Did you know that there are 8 parking spaces for every car in the US?

America has eight parking spaces for every car.

Cities like Buffalo are getting rid of parking minimums and changing zoning, which opens up valuable space.

Many former parking lots are turning into housing. (Some are also becoming parks, in cities including Dallas and Detroit; in San Diego, part of one parking lot has been restored to a salt marsh.)  As cities realize that they’ve built more parking than they need, dozens have eliminated parking requirements in new buildings, as described in this Fast Company article.

Excessive property dedicated to parking also has a negative effect on kids’ health. There’s a short anecdote in the WP article about kids playing in an empty parking lot being kicked off the property. A bank that owned the lot didn’t want the liability. The lot has been vacant, and unused for years; but this use of empty space for play could not be permitted.

Advocates for open streets and open playgrounds know that if cities aren’t built with the health, development, and independence of kids in mind, the  result is an insidious public health emergency.

School playgrounds should be open off school hours, public parks should have active play equipment, and parking lots can be repurposed as play spaces for kids and families.

Psychologist Jonathan Haidt talks about the great rewiring of childhood in his new book, The Anxious Generation

Haidt says childhood is increasingly being spent in virtual worlds rather than the real one, and early years are so solitary, sedentary, and coddled.

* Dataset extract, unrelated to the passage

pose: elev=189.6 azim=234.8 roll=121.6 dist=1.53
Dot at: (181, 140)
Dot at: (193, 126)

For the first time — maybe in history? — a middle-aged man is more likely to be admitted to the hospital for unintentional injuries than a boy aged 10-19.

 

The move from a play-based childhood to a device-based one has contributed to an epidemic of obesity, and mental illness among young people, especially girls. The rates of anxiety, depression, self-harm, and even suicide are skyrocketing. There are other related factors, including what Haidt describes as “collapse of adult solidarity”

Matt Levy’s 2010 documentary, New York Street Games opens with the words: “Before cellphones, BlackBerries and Facebook . . . before a neighbor’s doorstep required an invitation . . . before ‘playdates,’ there was play.”

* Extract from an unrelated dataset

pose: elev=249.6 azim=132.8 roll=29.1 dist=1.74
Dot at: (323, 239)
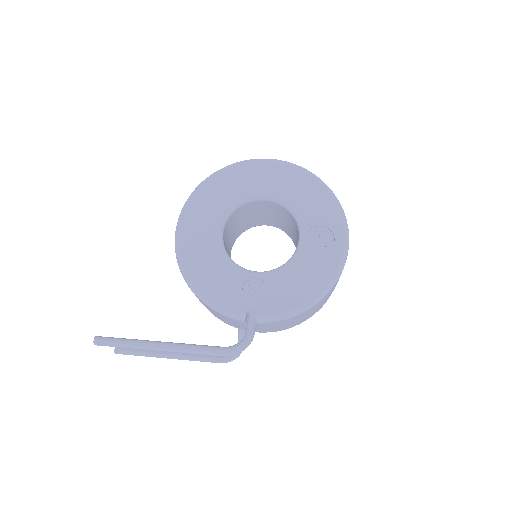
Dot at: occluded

There’s been a decline in outdoor activities since the 1970s. Bike riding to school is down 31% since 1995, according to American Sports Data, a research firm. Only 6% of children ages nine to 13 play outside on their own. Kids in low-income communities, are spending 40 hours a week with electronic media, according to the Kaiser Foundation.

“I worry that we’re going to be a society in 50 years of computer kids, people who are desensitized to other human beings,” said Levy. “If I start using technology to talk to you on a full-time basis, that’s a problem.”